Paseaba con mi hijo y unos amigos por el centro de la ciudad repleta a aquella hora de la tarde de gente, cuando la divisé. Ella iba con una amiga. Agarré a mi hijo del brazo y me desvié de mi camino para ir a su encuentro.
-¡Asun!
En cuanto me vio su gesto se volvió sonriente y cálido, me rodeó con sus brazos y me dio dos besos. Me dirigí entonces a mi hijo y le dije:
-Joan, ¿te acuerdas de Asun?
Asintió y en un alarde de sinceridad, propia de los niños, dijo:
-Sí, me acuerdo, pero ha cambiado mucho.
Asun sonrió y le contestó:
-Claro, me he hecho vieja, Joan, y tú has crecido mucho.
Asun Feltrer fue la primera profesora de mi hijo, su primera educadora. Cuando Joan cumplió un año, su padre y yo decidimos que era el momento de que empezara a socializarse, a convivir con otros niños y, qué remedio, a inmunizar su cuerpecito a base de virus.
Recuerdo perfectamente el día en que me reuní con Asun para acordar la incorporación de Joan al aula, dado que el curso había comenzado unos meses atrás y desconocíamos las normas del centro y el funcionamiento del mismo.

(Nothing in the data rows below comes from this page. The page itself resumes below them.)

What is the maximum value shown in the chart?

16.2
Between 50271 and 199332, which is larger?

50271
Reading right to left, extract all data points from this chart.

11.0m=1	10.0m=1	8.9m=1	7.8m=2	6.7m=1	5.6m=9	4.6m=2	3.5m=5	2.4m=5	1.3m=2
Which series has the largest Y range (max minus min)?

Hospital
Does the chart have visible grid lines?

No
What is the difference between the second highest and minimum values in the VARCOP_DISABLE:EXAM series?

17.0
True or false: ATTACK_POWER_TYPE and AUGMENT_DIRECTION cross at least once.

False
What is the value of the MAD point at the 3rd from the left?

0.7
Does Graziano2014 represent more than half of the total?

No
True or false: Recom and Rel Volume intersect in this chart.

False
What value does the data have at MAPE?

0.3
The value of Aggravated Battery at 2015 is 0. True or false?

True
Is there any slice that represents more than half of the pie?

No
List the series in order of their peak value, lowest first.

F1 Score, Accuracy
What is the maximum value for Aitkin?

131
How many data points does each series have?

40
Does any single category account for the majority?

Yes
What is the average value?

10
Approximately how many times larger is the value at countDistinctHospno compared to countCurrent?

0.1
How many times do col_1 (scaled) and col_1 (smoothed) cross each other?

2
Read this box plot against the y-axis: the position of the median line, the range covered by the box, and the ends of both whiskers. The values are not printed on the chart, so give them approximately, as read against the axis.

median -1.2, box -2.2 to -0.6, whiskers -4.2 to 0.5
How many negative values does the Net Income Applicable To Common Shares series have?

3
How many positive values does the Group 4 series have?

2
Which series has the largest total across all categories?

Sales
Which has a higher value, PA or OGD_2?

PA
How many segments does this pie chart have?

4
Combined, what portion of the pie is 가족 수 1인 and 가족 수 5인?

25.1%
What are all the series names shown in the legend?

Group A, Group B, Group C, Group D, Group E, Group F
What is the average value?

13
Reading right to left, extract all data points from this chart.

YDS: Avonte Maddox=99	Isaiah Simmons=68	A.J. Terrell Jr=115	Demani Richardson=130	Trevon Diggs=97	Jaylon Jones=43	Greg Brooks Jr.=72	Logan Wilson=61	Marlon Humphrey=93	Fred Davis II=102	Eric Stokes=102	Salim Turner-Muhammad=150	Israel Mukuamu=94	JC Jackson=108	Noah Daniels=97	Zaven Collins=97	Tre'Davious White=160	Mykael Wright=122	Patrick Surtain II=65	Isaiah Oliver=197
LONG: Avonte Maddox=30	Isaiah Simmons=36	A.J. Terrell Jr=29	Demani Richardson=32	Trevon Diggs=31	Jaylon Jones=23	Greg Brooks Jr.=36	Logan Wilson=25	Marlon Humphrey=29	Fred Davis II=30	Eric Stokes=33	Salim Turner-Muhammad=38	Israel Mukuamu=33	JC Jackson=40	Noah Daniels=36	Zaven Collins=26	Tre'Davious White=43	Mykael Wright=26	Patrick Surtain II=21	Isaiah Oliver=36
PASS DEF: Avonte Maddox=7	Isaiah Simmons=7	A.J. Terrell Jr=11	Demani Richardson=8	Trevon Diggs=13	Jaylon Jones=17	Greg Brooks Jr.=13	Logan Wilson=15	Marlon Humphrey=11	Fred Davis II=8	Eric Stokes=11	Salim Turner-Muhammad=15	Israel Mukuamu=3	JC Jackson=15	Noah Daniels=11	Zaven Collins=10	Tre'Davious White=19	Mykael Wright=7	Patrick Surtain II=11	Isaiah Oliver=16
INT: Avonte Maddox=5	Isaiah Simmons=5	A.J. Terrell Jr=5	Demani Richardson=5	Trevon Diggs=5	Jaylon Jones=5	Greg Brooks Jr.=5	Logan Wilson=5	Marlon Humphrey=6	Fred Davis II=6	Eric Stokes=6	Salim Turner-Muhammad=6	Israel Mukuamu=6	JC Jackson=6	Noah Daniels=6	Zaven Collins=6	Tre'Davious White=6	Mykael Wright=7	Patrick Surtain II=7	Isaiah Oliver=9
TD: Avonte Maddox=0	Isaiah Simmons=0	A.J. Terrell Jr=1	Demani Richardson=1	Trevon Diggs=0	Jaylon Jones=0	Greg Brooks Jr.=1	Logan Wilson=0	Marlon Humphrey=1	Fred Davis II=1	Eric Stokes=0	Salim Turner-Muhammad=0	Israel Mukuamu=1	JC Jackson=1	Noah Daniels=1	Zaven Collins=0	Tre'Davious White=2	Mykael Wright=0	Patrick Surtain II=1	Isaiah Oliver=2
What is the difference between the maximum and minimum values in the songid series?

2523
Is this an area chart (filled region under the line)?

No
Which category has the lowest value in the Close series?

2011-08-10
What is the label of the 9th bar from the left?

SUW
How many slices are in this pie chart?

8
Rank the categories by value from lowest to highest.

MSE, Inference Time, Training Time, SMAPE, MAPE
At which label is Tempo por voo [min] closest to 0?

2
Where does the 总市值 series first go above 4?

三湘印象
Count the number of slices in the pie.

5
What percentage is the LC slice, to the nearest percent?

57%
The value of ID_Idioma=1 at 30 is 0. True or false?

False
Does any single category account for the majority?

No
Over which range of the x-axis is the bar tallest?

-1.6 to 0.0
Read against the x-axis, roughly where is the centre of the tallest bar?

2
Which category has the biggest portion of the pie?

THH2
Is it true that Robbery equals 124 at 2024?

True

Me recibió con la misma sonrisa que reconocí en su mirada al encontrarme con ella en la calle el otro día. Es la sonrisa de la gente buena. Uno la identifica rápidamente. Afable, sencilla, enormemente cálida, humana, muy noble. Es como si te abrazara al sonreír, como si te sostuviera, incluso sin conocerte. Asun me llevó al comedor de la escuela infantil municipal, que entonces estaba en aulas prefabricadas, y nos sentamos en sendas sillitas, en torno a una mesa bajita.
Me recibió con la misma sonrisa que reconocí en su mirada al encontrarme con ella en la calle el otro día. Es la sonrisa de la gente buena. Uno la identifica rápidamente
Yo, en ese momento, era la madre más asustada del mundo por dejar a mi bebé de un año en manos de una “desconocida” y al mismo tiempo era la madre más deseosa de recuperar, poco a poco, mi profesión y mi tiempo y también devolver la tranquilidad merecida a los abuelos paternos de Joan, que nos ayudaban con infinita generosidad en su crianza. Asun, una mujer de enorme experiencia en el cuidado y educación de los más pequeños, y que con toda probabilidad ya llevaba muchos años aplacando ese doble sentimiento de miedo, por un lado, y de “malamadre” por otro, me habló con tanto cariño, con tanta calma y aplomo, que cuando salí de allí, la desconfianza en ella había desaparecido y la confianza en que hacíamos bien en que nuestro hijo pasara unas horas en la escuela infantil, se impuso. En aquella charla entre sillas y mesas pequeñas, Asun, que no me conocía de nada, me transmitió una enorme fortaleza para hacer lo que quería hacer con la convicción de que era bueno para todos, por supuesto para Joan, pero también para mí.
Y así transcurrieron dos años de enormes experiencias para mi hijo, que aprendió a a dar sus primeros pasos, a comer alimentos sólidos, a prescindir de su chupete, a disfrazarse, a cantar, a bailar, a distinguir colores, a compartir juguetes con sus compañeros, a enfadarse, a perdonar. A vivir fuera del entorno protector de su hogar.
Asun fue su primer referente en la escuela y fue un enorme trampolín para mí como madre primeriza. Nunca se lo he dicho, pero su abrazo y su sonrisa del otro día me devolvieron a aquel comedor en miniatura donde aprendí que mi hijo debía desprenderse poco a poco de mí y yo de él sin que aquello se convirtiera en un drama y sobre todo, sin sentirme culpable. Asun lo hizo todo fácil, sencillo, natural. Así que creía que, de alguna manera, debía darle las gracias.
A la gente buena hay que agradecerle que lo sea y sobre todo hay que decírselo. Y cuando a uno le duela una sonrisa fingida, un comentario hiriente, un mal gesto de los muchos que se prodigan, debe acordarse de que, por suerte, siempre hay gente buena en el camino.